Wine makers are pleased that evidence demonstrating the health benefits of moderate wine consumption continues to mount. Yet, as the New York Times reports, wine makers can't tell you about it.
The industry has long been handcuffed by state and federal laws that discourage promoting the benefits of wine, with some of those restrictions dating back to the repeal of Prohibition in 1933. . .Ann Althouse notes that winemakers have been reluctant to litigate in defense of positive wine labels or advertising.
"Yes, we'd all like to make hay of this, and we'll do what we can, but we are very constrained," said Michael Mondavi, founder and president of Folio Fine Wine Partners, a producer and importer of wines here.
As an industry that is closely regulated by the Alcohol and Tobacco Tax and Trade Bureau, Mr. Mondavi said, "it is blatantly against the law for any alcoholic beverage producers to make any health claim regardless of the facts or the accuracy."
"Until that regulation is changed or modified in some way so that we can talk about the positive health aspects that are proven," said Mr. Mondavi, the older son of famed winemaker Robert Mondavi, "we have to sit on our hands and wait for others to pick up the story."
Others have not been so passive.
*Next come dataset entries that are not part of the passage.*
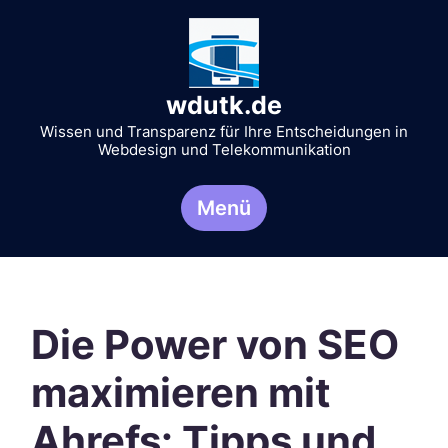
Zum
Inhalt
springen
wdutk.de
Wissen und Transparenz für Ihre Entscheidungen in
Webdesign und Telekommunikation
Menü
Die Power von SEO
maximieren mit
Ahrefs: Tipps und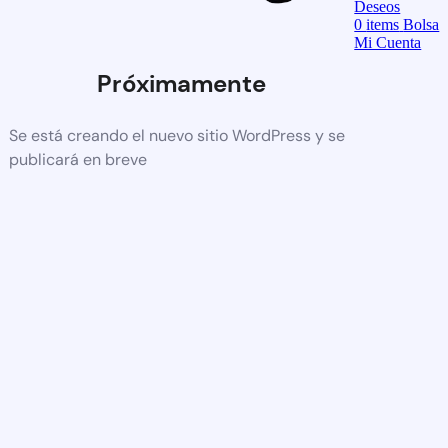
Deseos
0
items
Bolsa
Mi Cuenta
Próximamente
Se está creando el nuevo sitio WordPress y se
publicará en breve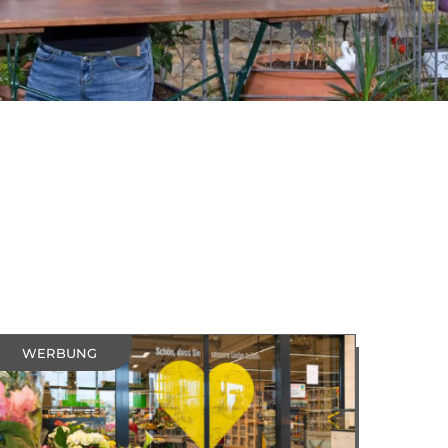
WERBUNG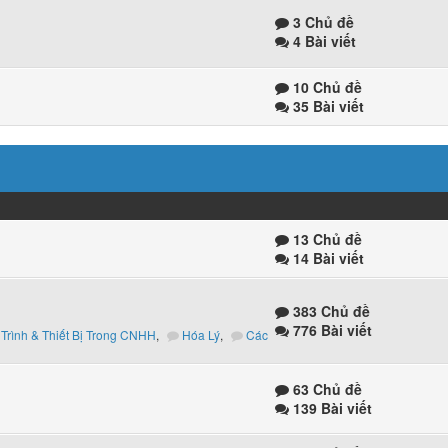
3 Chủ đề
4 Bài viết
10 Chủ đề
35 Bài viết
13 Chủ đề
14 Bài viết
383 Chủ đề
776 Bài viết
Trình & Thiết Bị Trong CNHH
,
Hóa Lý
,
Các
63 Chủ đề
139 Bài viết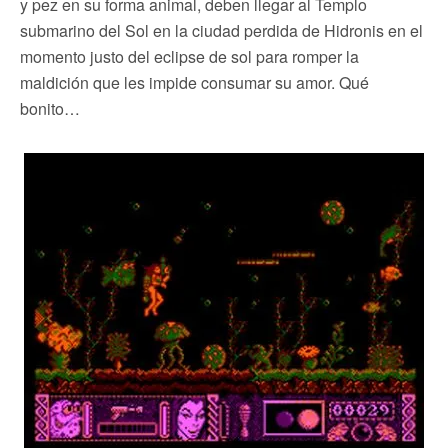
y pez en su forma animal, deben llegar al Templo
submarino del Sol en la ciudad perdida de Hidronis en el
momento justo del eclipse de sol para romper la
maldición que les impide consumar su amor. Qué
bonito…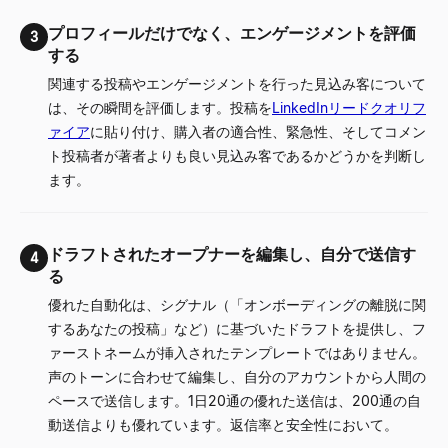
プロフィールだけでなく、エンゲージメントを評価
3
する
関連する投稿やエンゲージメントを行った見込み客について
は、その瞬間を評価します。投稿を
LinkedInリードクオリフ
ァイア
に貼り付け、購入者の適合性、緊急性、そしてコメン
ト投稿者が著者よりも良い見込み客であるかどうかを判断し
ます。
ドラフトされたオープナーを編集し、自分で送信す
4
る
優れた自動化は、シグナル（「オンボーディングの離脱に関
するあなたの投稿」など）に基づいたドラフトを提供し、フ
ァーストネームが挿入されたテンプレートではありません。
声のトーンに合わせて編集し、自分のアカウントから人間の
ペースで送信します。1日20通の優れた送信は、200通の自
動送信よりも優れています。返信率と安全性において。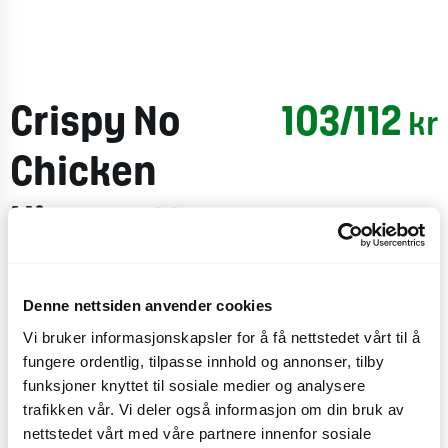
Crispy No
103/112
kr
Chicken
Vinegrett
Salad Bowl
Denne nettsiden anvender cookies
Med en base av blandet salat med lollo rosso, spinat,
Vi bruker informasjonskapsler for å få nettstedet vårt til å
ruccola, rødbeteskudd, quinoa/bønnemiks, marinert
fungere ordentlig, tilpasse innhold og annonser, tilby
hvitkål, edamamebønner, syltet rødløk, avokado og
funksjoner knyttet til sosiale medier og analysere
Crispy No Chicken. Du kan velge mellom
trafikken vår. Vi deler også informasjon om din bruk av
cæsardressing, vinaigrette, hot creole, sweet
nettstedet vårt med våre partnere innenfor sosiale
Several years ago, the Competitive Enterprise Institute sued the Bureau of Alcohol Tobacco and Firearms for its de facto ban on positive health claims about alcoholic beverages, arguing that consumers would benefit from learning more about the helath benefits of moderate consumption.. (See the details of their case here and here.) The case was dismissed as unripe, but I would not be surprised if CEI took another shot.